- _WHAT YOU WILL DO_: Your answer must be a single number: how many lines of the data include "example".

Stored items from a collection
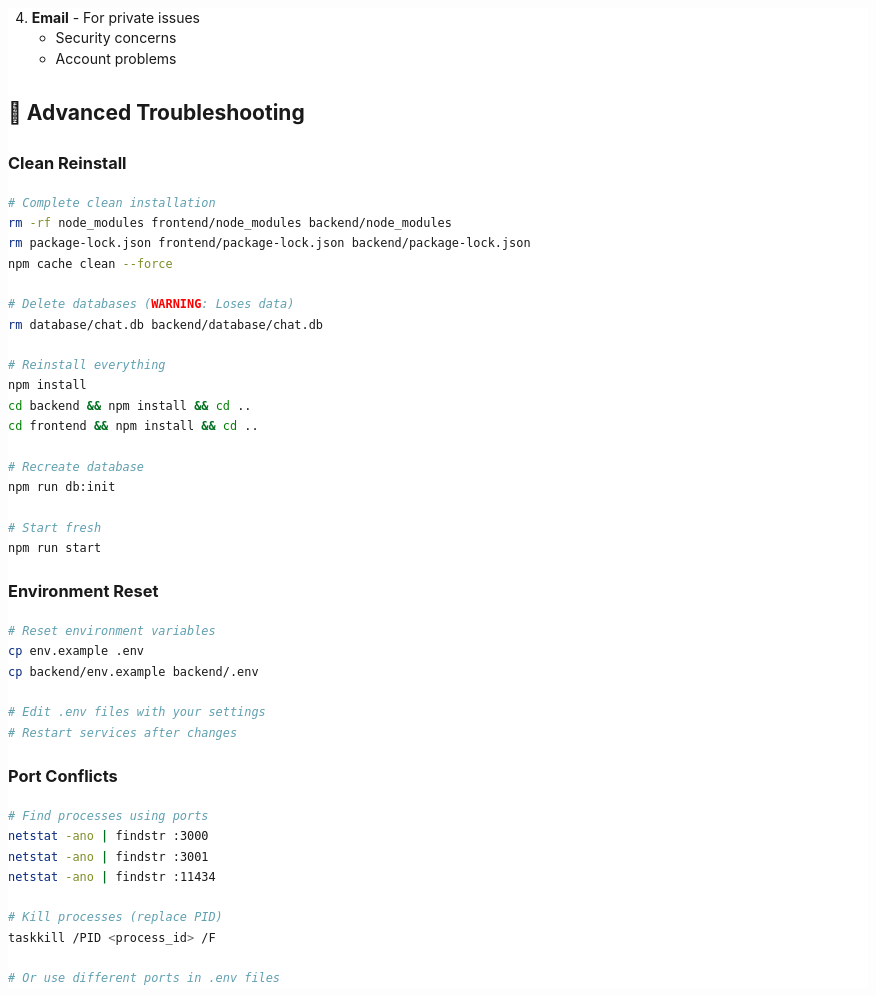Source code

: 4. **Email** - For private issues
   - Security concerns
   - Account problems

## 🔧 Advanced Troubleshooting

### Clean Reinstall

```bash
# Complete clean installation
rm -rf node_modules frontend/node_modules backend/node_modules
rm package-lock.json frontend/package-lock.json backend/package-lock.json
npm cache clean --force

# Delete databases (WARNING: Loses data)
rm database/chat.db backend/database/chat.db

# Reinstall everything
npm install
cd backend && npm install && cd ..
cd frontend && npm install && cd ..

# Recreate database
npm run db:init

# Start fresh
npm run start
```

### Environment Reset

```bash
# Reset environment variables
cp env.example .env
cp backend/env.example backend/.env

# Edit .env files with your settings
# Restart services after changes
```

### Port Conflicts

```bash
# Find processes using ports
netstat -ano | findstr :3000
netstat -ano | findstr :3001
netstat -ano | findstr :11434

# Kill processes (replace PID)
taskkill /PID <process_id> /F

# Or use different ports in .env files
```
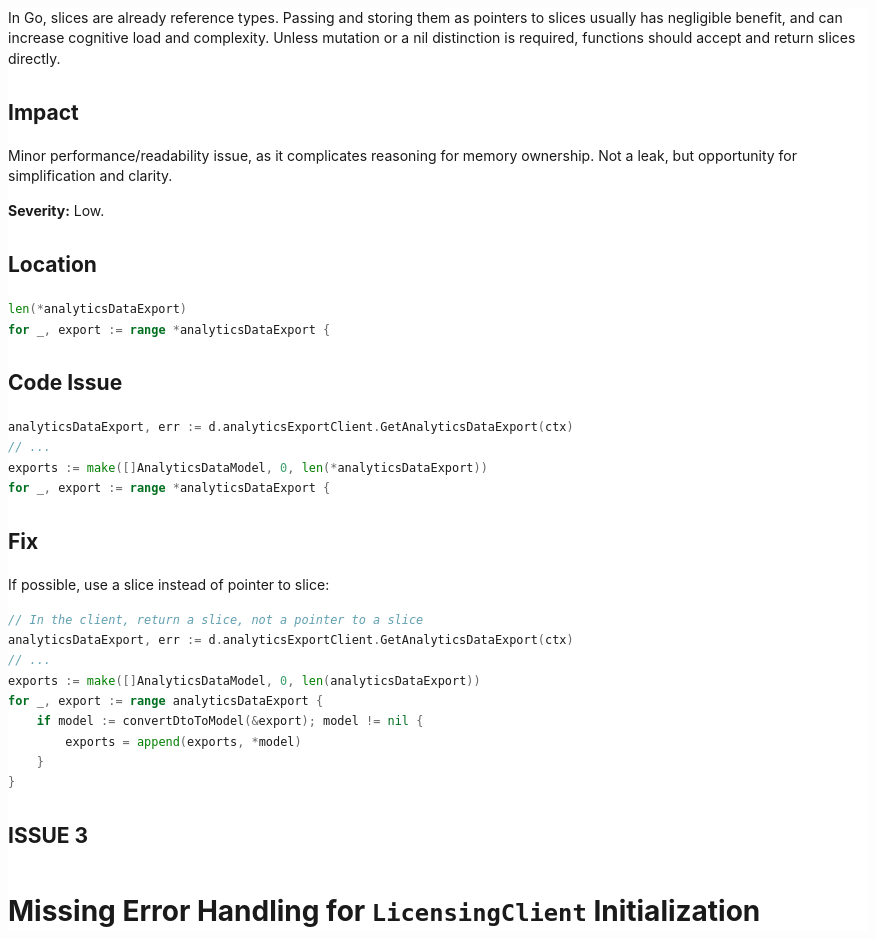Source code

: In Go, slices are already reference types. Passing and storing them as pointers to slices usually has negligible benefit, and can increase cognitive load and complexity. Unless mutation or a nil distinction is required, functions should accept and return slices directly.

## Impact

Minor performance/readability issue, as it complicates reasoning for memory ownership. Not a leak, but opportunity for simplification and clarity.

**Severity:** Low.

## Location

```go
len(*analyticsDataExport)
for _, export := range *analyticsDataExport {
```

## Code Issue

```go
analyticsDataExport, err := d.analyticsExportClient.GetAnalyticsDataExport(ctx)
// ...
exports := make([]AnalyticsDataModel, 0, len(*analyticsDataExport))
for _, export := range *analyticsDataExport {
```

## Fix

If possible, use a slice instead of pointer to slice:

```go
// In the client, return a slice, not a pointer to a slice
analyticsDataExport, err := d.analyticsExportClient.GetAnalyticsDataExport(ctx)
// ...
exports := make([]AnalyticsDataModel, 0, len(analyticsDataExport))
for _, export := range analyticsDataExport {
    if model := convertDtoToModel(&export); model != nil {
        exports = append(exports, *model)
    }
}
```

## ISSUE 3



# Missing Error Handling for `LicensingClient` Initialization

##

- _ANSWER TO THE EXERCISE_: 2